What the Wildcats did in the second half was break USC's fullcourt press and find Walton in the middle.
"Luke is like our eyes on the court. We just move around, and Luke will find us," said freshman Channing Frye, who had seven defensive rebounds.
"Any time you can have a player like Luke, who's multidimensional can score, pass, dribble, shoot it's just impossible to guard him. It's just amazing to watch him."
The Wildcats also got a big performance from freshman Salim Stoudamire, who scored a career-high 29 points. Rick Anderson added 12 points and nine rebounds.
The Wildcats (22-9) earned the Pac-10's automatic berth to the NCAA tournament, where they will be making their 18th consecutive appearance.
Arizona has been no lower than a No. 5 seed in the last 12 years, which includes the 1997 national title and a runner-up finish to eventual champion Duke last year.

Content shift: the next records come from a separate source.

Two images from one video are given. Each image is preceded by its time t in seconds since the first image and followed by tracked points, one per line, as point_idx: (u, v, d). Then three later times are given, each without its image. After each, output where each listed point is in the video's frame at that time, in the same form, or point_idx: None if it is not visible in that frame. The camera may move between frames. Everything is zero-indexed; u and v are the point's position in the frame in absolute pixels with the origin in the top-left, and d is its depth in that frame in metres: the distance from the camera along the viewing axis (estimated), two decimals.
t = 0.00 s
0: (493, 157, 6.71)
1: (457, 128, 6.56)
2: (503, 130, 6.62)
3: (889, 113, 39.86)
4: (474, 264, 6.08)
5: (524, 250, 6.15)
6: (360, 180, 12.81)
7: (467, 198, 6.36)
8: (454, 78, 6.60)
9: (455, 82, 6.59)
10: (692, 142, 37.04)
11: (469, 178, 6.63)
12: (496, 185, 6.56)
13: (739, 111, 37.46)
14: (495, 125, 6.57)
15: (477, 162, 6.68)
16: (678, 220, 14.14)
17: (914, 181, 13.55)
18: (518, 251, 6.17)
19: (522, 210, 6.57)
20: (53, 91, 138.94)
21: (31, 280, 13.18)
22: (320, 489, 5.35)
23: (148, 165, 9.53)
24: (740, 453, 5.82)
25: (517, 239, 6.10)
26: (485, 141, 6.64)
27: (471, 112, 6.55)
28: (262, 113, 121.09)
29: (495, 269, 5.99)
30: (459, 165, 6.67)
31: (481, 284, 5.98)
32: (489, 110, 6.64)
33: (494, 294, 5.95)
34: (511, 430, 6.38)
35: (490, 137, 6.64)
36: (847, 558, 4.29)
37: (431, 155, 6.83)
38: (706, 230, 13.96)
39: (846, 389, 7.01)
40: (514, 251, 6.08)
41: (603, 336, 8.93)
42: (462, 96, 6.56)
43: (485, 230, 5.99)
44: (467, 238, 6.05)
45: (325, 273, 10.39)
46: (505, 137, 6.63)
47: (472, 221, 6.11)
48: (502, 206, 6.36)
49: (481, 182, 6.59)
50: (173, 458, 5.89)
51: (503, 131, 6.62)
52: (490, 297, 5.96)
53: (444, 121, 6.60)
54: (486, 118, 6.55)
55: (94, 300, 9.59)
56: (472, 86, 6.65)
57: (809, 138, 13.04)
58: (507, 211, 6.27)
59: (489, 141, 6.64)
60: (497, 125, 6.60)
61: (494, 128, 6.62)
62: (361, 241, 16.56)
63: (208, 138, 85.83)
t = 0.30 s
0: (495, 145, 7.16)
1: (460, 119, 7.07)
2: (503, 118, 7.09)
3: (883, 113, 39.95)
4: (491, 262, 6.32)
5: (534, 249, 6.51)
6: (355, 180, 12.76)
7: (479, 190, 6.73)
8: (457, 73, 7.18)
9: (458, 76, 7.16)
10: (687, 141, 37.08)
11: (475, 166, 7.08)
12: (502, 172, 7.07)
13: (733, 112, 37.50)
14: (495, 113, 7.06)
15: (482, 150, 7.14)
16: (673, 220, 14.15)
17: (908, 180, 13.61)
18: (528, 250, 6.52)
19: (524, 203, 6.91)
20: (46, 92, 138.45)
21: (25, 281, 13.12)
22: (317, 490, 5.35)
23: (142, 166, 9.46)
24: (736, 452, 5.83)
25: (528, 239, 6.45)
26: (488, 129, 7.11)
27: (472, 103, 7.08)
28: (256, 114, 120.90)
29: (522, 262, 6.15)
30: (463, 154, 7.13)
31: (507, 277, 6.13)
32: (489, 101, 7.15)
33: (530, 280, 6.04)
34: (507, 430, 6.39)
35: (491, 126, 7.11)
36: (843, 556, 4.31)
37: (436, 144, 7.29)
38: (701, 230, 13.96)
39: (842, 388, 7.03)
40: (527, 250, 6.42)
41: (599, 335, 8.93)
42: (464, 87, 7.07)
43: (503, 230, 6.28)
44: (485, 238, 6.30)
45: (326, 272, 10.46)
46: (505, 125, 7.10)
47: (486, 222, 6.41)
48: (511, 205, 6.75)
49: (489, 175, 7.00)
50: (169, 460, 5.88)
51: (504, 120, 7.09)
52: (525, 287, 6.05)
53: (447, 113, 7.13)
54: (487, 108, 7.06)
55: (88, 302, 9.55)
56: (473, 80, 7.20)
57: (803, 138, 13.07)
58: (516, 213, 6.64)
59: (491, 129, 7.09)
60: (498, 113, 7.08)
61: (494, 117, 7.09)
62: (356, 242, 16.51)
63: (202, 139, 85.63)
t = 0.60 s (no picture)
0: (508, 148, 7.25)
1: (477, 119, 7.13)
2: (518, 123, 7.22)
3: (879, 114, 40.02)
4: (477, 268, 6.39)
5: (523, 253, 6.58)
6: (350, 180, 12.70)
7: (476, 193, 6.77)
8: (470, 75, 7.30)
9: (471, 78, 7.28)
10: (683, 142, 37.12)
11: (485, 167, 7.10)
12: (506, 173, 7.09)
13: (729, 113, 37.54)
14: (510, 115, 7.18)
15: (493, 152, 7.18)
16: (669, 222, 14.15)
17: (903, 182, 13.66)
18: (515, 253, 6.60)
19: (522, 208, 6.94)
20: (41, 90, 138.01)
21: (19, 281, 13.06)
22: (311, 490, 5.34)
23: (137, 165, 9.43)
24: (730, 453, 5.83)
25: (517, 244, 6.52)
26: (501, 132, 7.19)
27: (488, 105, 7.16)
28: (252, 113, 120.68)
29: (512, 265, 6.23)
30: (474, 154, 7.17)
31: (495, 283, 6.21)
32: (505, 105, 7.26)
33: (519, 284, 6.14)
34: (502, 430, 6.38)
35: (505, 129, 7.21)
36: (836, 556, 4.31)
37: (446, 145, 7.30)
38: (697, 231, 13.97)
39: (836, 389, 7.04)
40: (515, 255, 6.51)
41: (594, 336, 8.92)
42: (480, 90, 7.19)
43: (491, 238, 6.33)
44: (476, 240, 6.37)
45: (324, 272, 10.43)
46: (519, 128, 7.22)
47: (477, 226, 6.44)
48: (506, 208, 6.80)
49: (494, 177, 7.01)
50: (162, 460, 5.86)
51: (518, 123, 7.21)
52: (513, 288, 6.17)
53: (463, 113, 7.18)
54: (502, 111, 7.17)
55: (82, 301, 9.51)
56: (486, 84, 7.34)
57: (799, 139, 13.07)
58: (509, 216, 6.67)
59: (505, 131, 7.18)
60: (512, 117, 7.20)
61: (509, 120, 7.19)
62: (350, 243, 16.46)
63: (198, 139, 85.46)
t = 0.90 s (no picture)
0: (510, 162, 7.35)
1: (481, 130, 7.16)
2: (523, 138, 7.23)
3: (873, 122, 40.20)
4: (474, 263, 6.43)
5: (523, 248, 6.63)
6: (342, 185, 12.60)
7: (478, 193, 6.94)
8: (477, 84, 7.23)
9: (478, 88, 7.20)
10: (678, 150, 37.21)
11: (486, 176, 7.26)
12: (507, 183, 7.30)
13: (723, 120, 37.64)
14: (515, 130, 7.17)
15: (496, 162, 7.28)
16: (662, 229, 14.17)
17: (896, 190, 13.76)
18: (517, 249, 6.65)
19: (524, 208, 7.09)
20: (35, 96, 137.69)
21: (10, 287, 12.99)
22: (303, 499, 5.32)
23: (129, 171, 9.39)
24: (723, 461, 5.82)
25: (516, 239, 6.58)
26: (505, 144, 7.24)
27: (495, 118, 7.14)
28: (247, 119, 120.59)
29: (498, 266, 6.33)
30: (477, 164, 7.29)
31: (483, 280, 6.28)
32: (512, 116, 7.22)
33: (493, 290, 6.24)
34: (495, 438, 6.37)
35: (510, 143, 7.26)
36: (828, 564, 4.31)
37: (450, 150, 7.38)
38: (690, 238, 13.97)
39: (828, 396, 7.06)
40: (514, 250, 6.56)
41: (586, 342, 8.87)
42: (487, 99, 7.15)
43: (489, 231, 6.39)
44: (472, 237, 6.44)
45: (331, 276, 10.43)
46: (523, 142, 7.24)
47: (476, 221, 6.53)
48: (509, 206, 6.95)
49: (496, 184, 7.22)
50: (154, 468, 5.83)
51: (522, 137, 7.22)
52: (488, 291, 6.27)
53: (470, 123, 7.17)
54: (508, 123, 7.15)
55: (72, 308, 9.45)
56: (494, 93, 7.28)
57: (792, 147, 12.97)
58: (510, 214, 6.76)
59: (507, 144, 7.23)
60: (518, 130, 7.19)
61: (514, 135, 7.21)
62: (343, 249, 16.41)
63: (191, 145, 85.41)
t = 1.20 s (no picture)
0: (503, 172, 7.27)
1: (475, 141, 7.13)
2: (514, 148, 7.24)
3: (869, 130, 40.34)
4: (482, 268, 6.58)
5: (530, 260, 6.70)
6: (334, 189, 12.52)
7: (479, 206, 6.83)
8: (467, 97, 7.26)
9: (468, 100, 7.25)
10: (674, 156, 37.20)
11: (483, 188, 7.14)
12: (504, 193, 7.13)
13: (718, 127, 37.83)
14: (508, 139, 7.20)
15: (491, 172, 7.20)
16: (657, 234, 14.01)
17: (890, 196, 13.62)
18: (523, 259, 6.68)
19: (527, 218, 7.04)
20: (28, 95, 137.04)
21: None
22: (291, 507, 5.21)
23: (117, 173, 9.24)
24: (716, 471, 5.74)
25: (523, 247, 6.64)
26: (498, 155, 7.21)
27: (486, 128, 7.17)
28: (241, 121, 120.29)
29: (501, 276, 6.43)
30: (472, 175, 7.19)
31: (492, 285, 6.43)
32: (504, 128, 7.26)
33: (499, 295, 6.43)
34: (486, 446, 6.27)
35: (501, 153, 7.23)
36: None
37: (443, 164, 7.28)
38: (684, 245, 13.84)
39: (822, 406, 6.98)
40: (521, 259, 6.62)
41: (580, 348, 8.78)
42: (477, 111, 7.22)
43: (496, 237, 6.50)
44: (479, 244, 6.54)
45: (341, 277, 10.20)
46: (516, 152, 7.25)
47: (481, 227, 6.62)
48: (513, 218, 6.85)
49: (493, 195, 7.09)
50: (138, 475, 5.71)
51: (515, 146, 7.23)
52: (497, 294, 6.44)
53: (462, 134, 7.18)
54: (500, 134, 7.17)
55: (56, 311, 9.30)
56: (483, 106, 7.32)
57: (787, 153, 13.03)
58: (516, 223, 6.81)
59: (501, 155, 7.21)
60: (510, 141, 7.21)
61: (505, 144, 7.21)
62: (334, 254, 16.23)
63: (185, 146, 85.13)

"Given our strength of schedule, I would anticipate our being a second seed, if not a third, but certainly no lower," Olson said.
USC (22-9) owns a much more modest NCAA resume, having played in 11 tournaments and advancing past the second round only last year, when it lost to eventual champion Duke in the regional final.
"We're not done yet," said USC's Sam Clancy, the league's player of the year.
Arizona's fourth consecutive Pac-10 tournament title came after a 12-year gap. The Wildcats won three of the first four tournaments, then the event was dropped after 1990. They extended their tournament winning streak to 12 games.
David Bluthenthal led USC with 16 points and eight rebounds. Desmon Farmer added 15 points and Brandon Granville 13 points.
The Trojans came out of halftime looking nothing like the team that led by 13 and spent the first 20 minutes in Arizona's face on defense.
"We backed off a little too much," Granville said.
Clancy, Bluthenthal and Errick Craven each picked up their third fouls in the first five minutes of the half.
"We broke their press. Every time they got into it, we broke it, so they had to come out of it eventually," said Stoudamire, the cousin of former Arizona star Damon Stoudamire.
The Wildcats regained the lead with a 19-4 run.